At present and until further amended, the Center shall have no members.

Board of Directors

Responsibilities: The Board of Directors shall be responsible for determining policies of the Center, shall be the governing body of the Center and shall have and shall exercise all of the rights and privileges legally held by the Center. The Board of Directors shall coordinate all legal and financial policies with the Maine Medical Education Trust.

Meetings: Meetings of the Board of Directors may be called by the Executive Director at the request of the Chair. Notice of said Board meeting shall be given at least 48 hours prior to the meeting.

Quorum: A simple majority of the voting Directors shall constitute a quorum, and a majority of those present, provided a quorum is present, shall be sufficient to transact business.

Attendance: Each Director shall attend all meetings of the Board of Directors and any two successive unexcused absences may result in a review of membership on the Board of Directors by the Chair. A voting representative of a Director may attend no more than one meeting per year.

Committees: The Board of Directors may authorize the appointment of committees, staff, and agents, not specified in the operating principles, as it deems appropriate, and assign to them such duties, as it may deem proper. Such persons shall be subject to the control of and may be removed by the Chair of the Board of Directors.

Terms: Terms of the members of the Board shall be arranged so that half the Board members shall serve two year terms and the other half shall serve three year terms.


The officers of the Center shall consist of a Chair and Treasurer, Vice Chair and Secretary. Mrs. Maria Hanley shall serve as Chair Emeritus. The Chair shall preside over all meetings of the Board of Directors, shall appoint chairpersons of committees, and shall perform such other duties as are incidental to the office.
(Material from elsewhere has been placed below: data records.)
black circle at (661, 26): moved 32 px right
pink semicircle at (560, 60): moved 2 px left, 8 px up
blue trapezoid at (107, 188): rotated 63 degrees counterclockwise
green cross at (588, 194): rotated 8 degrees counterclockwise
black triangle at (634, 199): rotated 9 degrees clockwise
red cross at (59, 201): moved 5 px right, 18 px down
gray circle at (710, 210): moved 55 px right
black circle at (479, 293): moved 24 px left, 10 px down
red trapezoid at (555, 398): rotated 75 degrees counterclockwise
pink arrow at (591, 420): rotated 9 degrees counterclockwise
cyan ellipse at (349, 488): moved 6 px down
The Treasurer shall be responsible for oversight of the financial functions of the Center and shall maintain the books of account and other financial records of the Center.

Executive Director

The Board of Directors shall employ an Executive Director who shall be under the direction of the Board and who shall execute programs and policies approved by the Board of Directors, be responsible for managing the daily business affairs of the Center, shall meet with the Board of Directors and all standing and special committees and maintain relationships with key stakeholders in the Maine health care community.

Fiscal Year

The fiscal year of the Center shall be the calendar year.


These principles may be amended at any meeting of the Board of Directors, at which a quorum is present, by a majority of those present and voting, provided notice of such proposed amendment shall have been given in writing at least ten (10) days prior to the scheduled date of the meeting.